When I met the class way back in September and told them I would be teaching them science, I had requests right away from a few students to do the infamous diet coke and mentos experiment. I promised them that we would do it some time this year and today was the day.
Five students knew what to expect but the others didn't. They were a little surprised! For the first go, we used a geyser tube which is a plastic contraption made specifically for this experiment. It produces excellent results! I asked the students what they thought had happened...we had suggestions of the gravity of the mentos being pulled down causing it, the mint of the candy being the cause, the chemicals in the pop or as one student was sure of, it must have been a chemical reaction like our alka seltzer rocket experiment. I explained, in grade 3 type language, the physical reaction that actually occurs (based on my years of researching this with my own sons!).
For the next go, I asked students to specifically observe what was happening in the bottle, above the bottle and to estimate how high the expulsion reached.

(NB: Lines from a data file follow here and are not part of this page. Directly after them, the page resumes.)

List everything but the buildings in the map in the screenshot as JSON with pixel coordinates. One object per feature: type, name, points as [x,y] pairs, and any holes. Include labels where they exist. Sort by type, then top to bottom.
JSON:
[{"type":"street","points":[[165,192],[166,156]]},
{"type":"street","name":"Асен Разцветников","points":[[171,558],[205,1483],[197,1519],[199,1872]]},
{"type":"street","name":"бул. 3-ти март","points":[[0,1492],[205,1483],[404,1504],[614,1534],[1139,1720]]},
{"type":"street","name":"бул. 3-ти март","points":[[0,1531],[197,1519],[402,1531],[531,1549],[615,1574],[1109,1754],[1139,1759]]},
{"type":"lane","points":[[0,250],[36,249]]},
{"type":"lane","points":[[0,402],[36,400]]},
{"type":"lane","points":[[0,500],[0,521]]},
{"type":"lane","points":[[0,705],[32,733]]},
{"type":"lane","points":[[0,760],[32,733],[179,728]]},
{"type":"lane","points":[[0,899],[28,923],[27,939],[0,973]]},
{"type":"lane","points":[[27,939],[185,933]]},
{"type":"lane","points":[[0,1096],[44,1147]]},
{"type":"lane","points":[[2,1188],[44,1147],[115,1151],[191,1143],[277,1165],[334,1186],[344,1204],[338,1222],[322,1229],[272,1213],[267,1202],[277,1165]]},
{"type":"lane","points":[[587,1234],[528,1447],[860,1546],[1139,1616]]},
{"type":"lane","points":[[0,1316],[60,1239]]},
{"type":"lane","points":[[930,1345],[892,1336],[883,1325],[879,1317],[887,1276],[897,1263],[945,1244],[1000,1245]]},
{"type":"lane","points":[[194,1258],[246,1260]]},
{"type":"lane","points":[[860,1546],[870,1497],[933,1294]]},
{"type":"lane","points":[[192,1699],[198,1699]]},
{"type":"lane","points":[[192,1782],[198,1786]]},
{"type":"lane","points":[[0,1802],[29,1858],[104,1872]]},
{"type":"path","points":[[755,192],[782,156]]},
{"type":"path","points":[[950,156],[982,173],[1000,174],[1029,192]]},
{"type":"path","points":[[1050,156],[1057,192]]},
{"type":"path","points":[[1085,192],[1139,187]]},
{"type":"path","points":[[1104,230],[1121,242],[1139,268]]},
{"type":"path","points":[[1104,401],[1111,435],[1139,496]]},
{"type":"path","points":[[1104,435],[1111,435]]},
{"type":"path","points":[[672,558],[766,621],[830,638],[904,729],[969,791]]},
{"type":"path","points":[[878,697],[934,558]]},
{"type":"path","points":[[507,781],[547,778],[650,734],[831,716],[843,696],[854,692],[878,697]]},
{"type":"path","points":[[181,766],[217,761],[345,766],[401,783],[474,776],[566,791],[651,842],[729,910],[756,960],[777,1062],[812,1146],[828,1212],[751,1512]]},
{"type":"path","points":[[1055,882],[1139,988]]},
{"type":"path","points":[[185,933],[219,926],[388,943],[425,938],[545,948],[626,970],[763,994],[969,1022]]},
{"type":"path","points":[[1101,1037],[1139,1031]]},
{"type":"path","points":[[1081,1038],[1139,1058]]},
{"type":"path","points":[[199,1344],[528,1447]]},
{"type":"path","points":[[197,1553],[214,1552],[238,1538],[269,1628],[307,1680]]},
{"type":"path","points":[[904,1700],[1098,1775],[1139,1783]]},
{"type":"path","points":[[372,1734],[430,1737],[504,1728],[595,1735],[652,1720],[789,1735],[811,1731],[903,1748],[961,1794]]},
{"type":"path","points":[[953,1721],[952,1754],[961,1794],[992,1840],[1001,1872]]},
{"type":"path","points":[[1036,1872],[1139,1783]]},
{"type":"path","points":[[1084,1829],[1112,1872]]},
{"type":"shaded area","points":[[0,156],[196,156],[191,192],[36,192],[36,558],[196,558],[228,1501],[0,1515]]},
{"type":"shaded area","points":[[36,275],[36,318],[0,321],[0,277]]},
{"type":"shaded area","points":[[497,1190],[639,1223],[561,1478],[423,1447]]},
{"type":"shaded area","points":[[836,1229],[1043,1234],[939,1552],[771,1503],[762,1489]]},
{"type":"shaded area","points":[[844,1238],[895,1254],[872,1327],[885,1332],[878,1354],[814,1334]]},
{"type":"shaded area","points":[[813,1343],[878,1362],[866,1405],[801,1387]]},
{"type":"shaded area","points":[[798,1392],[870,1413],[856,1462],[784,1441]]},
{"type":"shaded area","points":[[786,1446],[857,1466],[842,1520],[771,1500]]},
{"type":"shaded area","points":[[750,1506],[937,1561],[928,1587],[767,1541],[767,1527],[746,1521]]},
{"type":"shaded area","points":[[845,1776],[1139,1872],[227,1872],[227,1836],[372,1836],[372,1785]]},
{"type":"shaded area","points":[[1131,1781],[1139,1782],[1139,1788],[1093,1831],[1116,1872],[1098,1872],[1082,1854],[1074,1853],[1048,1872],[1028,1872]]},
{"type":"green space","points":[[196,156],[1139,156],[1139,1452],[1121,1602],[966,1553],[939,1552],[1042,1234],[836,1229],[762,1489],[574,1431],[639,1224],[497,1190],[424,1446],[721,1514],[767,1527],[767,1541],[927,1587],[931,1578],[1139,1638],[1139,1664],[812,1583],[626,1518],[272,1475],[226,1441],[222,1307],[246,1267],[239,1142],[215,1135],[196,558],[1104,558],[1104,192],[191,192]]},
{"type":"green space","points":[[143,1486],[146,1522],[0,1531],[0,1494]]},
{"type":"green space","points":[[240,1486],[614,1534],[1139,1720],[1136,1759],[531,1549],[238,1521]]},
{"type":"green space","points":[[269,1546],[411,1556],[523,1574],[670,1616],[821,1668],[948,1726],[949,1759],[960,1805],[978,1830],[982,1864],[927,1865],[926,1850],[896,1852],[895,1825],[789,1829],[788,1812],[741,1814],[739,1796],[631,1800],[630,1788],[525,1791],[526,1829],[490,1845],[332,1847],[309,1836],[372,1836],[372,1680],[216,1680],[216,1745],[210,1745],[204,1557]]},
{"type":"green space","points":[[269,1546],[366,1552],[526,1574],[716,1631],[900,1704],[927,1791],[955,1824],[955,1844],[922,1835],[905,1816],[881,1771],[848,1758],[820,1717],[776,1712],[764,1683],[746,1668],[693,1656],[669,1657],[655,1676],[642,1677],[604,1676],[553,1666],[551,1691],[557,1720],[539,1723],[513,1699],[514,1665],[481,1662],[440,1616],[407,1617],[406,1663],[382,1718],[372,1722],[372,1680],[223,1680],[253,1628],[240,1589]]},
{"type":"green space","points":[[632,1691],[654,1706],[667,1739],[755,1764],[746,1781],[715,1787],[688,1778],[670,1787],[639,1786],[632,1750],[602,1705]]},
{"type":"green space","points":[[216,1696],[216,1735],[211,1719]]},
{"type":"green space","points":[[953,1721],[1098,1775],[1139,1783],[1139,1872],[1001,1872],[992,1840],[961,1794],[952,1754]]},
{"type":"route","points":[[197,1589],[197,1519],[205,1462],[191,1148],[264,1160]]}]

We used a metre stick held up by a student as a referent and our highest expulsion reached about 4.5 metres.
We also tried a more "homemade" device by rolling up a tube of construction paper to hold the mentos in and using an index card to cover the top of the bottle with the tube of mentos above it. A student held the card for me, pulled it and I yelled "run"! I got diet coked, much to the amusement of the students!
We compared results and the students understood how our homemade device could cause "failure" in so many ways and had ideas for improvements. A colleague of mine dropped by to see what was going on and wondered aloud to the students what might happen with different kinds of candies. Oh, that got their minds going with all sorts of ideas!